CLR V4 can be loaded alongside other versions of the CLR, all living together in the same process. For now, that means you can have one CLR V4 instance plus one CLR V1.1 or V2 instance all running in the same process. In future releases, the list of possibilities will grow (e.g., V2, V4, V5, V6, etc. running together). This will result in multiple instances of your callback object being created and used simultaneously. This sort of thing is sure to mess with your profiler’s mind, particularly due to any global state you might have in your profiler DLL, or any communication you do between your profiler DLL and an out-of-process GUI shell. There will be blog entries and MSDN topics on this in the future to give you more information, though for now you can take a look here:
In this section are changes to the profiling API and infrastructure itself that may impact your profiler:
In CLR V1 and V2, your profiler DLL would never be explicitly unloaded by the CLR. In V4, however, the CLR will FreeLibrary your profiler DLL if your profiler chooses to detach before process shutdown. This may be an issue if your product is split into DLLs with various interdependencies between them and your profiler DLL. Although this won’t affect older profilers, as they cannot request to detach before process shutdown, this is something to be wary of when you upgrade your profiler, if you choose to take advantage of the Detach feature.
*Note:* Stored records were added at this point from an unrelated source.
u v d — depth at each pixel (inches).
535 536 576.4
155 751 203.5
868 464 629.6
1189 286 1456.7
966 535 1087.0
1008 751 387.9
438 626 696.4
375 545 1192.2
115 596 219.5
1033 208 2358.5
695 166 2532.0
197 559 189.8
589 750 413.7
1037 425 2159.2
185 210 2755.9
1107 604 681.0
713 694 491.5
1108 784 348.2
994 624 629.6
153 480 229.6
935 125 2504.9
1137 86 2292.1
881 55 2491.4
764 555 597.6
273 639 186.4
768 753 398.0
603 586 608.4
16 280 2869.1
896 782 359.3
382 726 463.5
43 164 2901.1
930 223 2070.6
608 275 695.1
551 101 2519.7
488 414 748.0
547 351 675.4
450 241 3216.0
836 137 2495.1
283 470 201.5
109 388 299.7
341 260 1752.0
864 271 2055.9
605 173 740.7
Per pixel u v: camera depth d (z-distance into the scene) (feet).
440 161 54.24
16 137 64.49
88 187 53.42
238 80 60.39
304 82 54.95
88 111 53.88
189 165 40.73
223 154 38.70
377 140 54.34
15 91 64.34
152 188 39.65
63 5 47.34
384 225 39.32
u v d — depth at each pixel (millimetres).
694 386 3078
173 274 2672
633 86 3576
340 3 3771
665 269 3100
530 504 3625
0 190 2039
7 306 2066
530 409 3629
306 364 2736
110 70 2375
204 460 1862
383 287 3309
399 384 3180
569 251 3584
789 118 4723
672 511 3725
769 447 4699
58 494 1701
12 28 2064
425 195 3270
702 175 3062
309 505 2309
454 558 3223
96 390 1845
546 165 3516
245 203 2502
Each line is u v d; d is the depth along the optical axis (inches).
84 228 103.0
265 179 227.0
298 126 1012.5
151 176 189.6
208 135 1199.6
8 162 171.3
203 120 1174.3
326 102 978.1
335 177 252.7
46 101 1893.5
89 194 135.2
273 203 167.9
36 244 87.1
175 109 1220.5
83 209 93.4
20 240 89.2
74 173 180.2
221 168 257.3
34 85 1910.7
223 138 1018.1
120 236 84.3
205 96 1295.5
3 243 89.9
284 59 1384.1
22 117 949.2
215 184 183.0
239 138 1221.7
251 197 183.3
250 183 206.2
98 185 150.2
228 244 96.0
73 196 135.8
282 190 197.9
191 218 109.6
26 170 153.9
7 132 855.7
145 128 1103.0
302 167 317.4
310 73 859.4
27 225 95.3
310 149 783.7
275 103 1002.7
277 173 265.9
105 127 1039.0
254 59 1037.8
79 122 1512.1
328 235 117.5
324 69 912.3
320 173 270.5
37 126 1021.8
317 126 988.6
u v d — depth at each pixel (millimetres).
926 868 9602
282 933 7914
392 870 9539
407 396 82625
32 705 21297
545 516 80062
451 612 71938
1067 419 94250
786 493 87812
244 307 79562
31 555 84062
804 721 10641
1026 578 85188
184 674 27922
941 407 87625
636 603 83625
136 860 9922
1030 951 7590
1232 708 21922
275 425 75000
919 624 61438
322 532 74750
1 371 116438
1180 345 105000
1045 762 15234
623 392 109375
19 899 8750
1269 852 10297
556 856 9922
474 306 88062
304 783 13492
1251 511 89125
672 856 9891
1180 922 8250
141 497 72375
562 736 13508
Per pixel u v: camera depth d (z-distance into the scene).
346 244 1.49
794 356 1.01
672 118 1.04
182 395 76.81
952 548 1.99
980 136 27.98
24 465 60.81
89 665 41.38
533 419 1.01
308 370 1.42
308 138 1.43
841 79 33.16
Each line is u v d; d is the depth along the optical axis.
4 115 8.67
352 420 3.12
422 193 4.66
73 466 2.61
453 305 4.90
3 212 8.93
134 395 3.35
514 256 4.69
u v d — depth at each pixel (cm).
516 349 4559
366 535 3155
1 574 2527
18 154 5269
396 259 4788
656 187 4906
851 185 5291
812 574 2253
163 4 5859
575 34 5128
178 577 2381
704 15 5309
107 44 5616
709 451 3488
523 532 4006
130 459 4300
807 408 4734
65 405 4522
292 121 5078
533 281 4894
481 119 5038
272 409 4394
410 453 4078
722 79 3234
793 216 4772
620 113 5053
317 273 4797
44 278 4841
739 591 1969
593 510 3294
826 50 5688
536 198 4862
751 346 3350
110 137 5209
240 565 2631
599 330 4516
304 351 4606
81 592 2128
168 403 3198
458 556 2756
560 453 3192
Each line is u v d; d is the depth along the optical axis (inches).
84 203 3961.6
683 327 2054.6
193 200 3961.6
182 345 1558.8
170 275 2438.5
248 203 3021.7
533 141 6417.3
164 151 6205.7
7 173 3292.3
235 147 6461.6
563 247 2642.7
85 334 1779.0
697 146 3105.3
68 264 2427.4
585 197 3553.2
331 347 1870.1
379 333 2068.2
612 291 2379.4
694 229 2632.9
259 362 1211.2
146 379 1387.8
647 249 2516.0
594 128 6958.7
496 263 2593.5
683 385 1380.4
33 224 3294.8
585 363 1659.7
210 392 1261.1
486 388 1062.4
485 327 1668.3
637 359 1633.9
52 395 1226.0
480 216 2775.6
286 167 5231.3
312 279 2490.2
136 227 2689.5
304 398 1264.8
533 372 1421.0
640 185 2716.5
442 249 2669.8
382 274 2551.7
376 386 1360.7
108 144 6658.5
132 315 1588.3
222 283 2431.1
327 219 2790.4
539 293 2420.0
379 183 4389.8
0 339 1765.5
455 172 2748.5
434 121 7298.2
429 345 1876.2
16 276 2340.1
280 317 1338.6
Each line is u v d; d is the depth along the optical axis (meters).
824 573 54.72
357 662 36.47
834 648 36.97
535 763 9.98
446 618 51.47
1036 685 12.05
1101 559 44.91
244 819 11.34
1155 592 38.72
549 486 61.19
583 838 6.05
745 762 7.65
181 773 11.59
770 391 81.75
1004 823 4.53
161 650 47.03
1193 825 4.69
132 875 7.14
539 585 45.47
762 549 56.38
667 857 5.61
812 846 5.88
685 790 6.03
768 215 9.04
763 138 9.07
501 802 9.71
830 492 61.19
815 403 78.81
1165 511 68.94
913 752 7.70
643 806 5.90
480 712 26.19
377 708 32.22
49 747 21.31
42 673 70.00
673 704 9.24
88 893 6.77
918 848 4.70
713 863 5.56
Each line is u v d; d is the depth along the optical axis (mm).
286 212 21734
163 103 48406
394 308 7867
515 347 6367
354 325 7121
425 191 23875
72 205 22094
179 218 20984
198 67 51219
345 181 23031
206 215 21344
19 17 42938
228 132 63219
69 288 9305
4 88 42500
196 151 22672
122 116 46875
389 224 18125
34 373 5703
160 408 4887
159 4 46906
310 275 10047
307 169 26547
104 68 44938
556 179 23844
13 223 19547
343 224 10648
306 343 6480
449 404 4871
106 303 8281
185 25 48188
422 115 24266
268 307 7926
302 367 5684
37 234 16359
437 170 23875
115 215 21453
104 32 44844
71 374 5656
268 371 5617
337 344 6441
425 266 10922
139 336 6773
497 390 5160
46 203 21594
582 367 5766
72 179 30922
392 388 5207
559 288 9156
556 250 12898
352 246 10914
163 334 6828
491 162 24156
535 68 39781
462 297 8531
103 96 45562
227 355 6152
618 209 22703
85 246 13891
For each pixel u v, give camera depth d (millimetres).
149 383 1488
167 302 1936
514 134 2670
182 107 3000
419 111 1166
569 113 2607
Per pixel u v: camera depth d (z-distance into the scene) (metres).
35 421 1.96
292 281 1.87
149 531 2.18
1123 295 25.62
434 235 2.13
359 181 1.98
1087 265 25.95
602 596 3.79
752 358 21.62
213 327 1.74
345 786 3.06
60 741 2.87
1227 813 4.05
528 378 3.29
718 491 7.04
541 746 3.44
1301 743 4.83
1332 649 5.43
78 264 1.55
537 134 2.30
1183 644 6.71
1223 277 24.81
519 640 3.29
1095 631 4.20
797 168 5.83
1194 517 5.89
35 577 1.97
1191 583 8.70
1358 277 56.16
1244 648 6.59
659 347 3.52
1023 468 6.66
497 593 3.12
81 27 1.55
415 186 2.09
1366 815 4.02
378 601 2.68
We have made some enhancements to the Enter/Leave/Tailcall interface to cut down on code size of the JITted / NGENd code. This required updating the signatures. While the older signatures still work (Enter/Leave/Tailcall and Enter2/Leave2/Tailcall2), they must now go through another code layer before reaching your profiler (even if you were using fast-path before). This means you will see some slow-down until you upgrade to the new V4 signatures. Fast-path (i.e., calling from JITted/NGENd code directly into your profiler) does still exist; you just need to use the latest signatures to enable fast-path.
An artifact of this change is that your profiler will use different Info methods to install your hooks, depending on whether you want to inspect values in your probes (SetEnterLeaveFunctionHooks3 vs. SetEnterLeaveFunctionHooks3WithInfo). To help ensure correctness, the CLR will not allow the profiler to install enter/leave/tailcall probes that are inconsistent with the COR_PRF_MONITOR flags you have specified to SetEventMask. COR_PRF_ENABLE_FUNCTION_ARGS, COR_PRF_ENABLE_FUNCTION_RETVAL, and COR_PRF_ENABLE_FRAME_INFO require SetEnterLeaveFunctionHooks3WithInfo, and if those flags are not set, then you must use SetEnterLeaveFunctionHooks3.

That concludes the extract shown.